Huh? I never said it didn't exist. Read again.

OK. You said you did not want it. Infinity of time how boring, that is a view but why include time in the afterlife. If you are with God then as he is outside time, time being a construct that he made, then you would not be in time. The alternative is no different, not being with God for an infinity of now. That's sensory deprivation by your own choice.

Keep in mind that I wrote this when I was feeling punchy and it paints with rather broad strokes. That being said, you took the time to reply so I'll repay the courtesy and try to better articulate at least some of my thoughts.

One of the problems with discussing the afterlife is that there is no universal concept of it, much like god. I admit I am confounding several different ideas people may have. One of these is not the Christian heaven, but the world of spirits and hauntings. Some people may have a positive view of such a world, rooted in a belief that beloved ancestors are watching over them. Why is that comforting? There are obvious answers. Perhaps we don't want to say goodbye or like the idea of someone who loves us influencing our lives or dispensing wisdom from beyond. That's understandable, but my mind tends to extrapolate what that experience must be like for the ancestor. How is it to be bound to a place and to a particular emotional range, robbed of all the experiences of everyday human life? Such beneficient hauntings may be a comfort for the living, but sound like pure hell for the dead. At least to me. Others may differ, but we are here discussing feelings rather than facts. Take it or leave it I guess.

Beyond that, there is the far more complex question of what is life to begin with. This coupe apply to many concepts of the afterlife and perhaps it is a more fruitful discussion than taking a survey of those concepts and discussing them in turn. What I mean is: what does it mean to be human and how seperable is this from our physical exitence? We can talk about the continuity of consciousness outside the body - whether you call this a soul or whatever else - but is mere continuity all there is? The second point of my post, which I admit was not well said, is that I regard our lives as more than the memory contained in a single brain. We are connected and our identities are formed by the totality of our experiences, including all the ways we are connected to other s within the bounds of time. Yeah that's a mouthful and simply saying it does not make it true or even intelligible. It is something I would love to expand upon someday.

I am confused by your concept of time. What does it mean to exist outside of time? Just curious that's all.

Excellent thought provocation there. The more I read about philosophy, psychology and the diversity of human beliefs I'm finding it more and more likely that once you're gone...you're gone. Anything else is just a wonderfully or sadistically designed story. Keep up the great writing.

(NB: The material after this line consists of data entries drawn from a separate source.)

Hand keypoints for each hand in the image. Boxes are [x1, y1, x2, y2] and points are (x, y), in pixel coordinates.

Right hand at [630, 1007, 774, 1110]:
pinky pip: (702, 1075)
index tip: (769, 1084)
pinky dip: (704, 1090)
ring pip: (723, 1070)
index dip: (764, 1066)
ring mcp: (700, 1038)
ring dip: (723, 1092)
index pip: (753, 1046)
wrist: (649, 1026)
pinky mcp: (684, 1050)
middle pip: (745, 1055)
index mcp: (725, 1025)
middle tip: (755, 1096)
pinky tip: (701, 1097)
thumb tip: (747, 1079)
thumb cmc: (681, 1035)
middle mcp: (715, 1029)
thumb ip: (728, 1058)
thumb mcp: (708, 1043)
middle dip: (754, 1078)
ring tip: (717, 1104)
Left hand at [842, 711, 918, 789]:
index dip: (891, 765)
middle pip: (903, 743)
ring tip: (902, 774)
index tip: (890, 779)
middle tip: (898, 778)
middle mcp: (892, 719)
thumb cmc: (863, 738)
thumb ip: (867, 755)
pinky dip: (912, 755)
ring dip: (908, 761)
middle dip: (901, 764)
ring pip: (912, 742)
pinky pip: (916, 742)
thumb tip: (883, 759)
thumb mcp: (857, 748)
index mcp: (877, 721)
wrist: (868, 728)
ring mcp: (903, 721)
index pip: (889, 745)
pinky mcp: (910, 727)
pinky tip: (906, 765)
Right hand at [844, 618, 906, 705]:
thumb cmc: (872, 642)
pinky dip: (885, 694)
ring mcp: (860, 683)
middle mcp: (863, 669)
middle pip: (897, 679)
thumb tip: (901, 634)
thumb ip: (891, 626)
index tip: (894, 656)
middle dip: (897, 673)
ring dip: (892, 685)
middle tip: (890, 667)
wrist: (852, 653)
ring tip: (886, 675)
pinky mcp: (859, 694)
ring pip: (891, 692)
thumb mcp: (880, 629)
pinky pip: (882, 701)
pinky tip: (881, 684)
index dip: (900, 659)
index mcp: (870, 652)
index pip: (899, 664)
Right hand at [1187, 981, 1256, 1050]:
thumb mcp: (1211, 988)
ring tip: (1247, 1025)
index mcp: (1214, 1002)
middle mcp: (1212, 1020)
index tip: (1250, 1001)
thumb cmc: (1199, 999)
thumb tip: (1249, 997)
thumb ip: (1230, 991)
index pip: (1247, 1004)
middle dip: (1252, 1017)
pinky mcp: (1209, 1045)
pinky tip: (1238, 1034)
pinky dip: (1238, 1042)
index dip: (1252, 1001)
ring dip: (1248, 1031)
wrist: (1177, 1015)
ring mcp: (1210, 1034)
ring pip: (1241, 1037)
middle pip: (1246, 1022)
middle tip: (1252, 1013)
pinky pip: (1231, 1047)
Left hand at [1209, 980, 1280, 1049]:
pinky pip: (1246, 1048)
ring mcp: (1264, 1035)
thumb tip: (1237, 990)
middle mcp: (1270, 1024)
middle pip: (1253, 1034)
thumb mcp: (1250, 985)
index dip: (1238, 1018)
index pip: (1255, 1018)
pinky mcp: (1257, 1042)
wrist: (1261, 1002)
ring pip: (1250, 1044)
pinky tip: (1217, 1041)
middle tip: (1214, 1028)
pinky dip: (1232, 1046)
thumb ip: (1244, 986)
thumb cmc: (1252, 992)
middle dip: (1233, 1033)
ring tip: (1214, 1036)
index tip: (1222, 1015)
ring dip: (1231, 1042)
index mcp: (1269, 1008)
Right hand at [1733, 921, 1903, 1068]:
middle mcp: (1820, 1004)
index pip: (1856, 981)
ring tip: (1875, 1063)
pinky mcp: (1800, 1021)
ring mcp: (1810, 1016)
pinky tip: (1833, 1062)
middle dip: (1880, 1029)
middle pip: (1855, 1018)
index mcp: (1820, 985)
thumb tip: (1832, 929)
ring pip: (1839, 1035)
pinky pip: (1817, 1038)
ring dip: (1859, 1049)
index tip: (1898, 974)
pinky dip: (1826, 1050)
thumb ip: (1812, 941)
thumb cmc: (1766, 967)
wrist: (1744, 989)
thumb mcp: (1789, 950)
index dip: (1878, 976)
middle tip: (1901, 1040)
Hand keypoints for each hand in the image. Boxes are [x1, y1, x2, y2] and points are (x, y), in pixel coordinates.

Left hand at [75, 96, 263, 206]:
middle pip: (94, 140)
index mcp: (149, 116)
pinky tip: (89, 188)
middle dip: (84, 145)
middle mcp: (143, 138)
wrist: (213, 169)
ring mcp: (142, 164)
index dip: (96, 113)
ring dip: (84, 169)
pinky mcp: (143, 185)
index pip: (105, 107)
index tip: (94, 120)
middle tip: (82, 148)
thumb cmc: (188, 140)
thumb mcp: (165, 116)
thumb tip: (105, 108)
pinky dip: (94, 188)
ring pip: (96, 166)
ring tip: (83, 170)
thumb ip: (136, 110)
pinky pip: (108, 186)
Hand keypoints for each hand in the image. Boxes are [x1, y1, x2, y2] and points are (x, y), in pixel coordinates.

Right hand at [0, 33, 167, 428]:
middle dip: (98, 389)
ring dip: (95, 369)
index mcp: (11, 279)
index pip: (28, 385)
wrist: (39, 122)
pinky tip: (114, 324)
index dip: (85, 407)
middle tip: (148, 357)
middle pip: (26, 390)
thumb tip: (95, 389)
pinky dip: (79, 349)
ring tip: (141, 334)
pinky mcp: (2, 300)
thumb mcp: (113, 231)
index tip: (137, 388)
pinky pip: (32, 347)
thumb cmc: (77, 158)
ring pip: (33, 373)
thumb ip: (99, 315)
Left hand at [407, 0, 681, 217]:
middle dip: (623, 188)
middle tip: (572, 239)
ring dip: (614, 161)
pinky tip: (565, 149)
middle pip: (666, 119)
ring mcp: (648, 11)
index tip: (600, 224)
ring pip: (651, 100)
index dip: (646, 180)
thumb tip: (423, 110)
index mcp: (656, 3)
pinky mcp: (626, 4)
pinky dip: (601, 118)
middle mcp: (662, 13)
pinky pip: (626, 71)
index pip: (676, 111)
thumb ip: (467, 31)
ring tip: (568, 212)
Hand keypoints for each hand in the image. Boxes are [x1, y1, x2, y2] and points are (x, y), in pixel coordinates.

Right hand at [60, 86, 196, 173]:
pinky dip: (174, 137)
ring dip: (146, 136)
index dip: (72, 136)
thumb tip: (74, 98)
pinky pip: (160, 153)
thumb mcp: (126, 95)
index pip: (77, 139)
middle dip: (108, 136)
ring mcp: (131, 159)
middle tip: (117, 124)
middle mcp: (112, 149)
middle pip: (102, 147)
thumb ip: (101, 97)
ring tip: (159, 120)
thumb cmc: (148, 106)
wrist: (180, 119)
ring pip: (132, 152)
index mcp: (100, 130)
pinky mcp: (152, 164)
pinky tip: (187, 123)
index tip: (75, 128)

I come from a zen buddhist perspective, where tradtional notions of the sould are, in some schools of thought, rejected. Reincarnation, where it is mentioned at all, can be seen less as a litteral return of your former identity and more of a dispersal back into the cosmos from where we came. There was no me before and it is not unreasonable to think there is no me after. Lives are like bubbles emerging in a foam. They are brief, but also inseperable from the foam and the other bubbles. They owe their existence to this continuum and have no meaning apart from it. I have found this concept more freeing than others. That doesn't make it true, but that's how I see it. Thanks for the comment!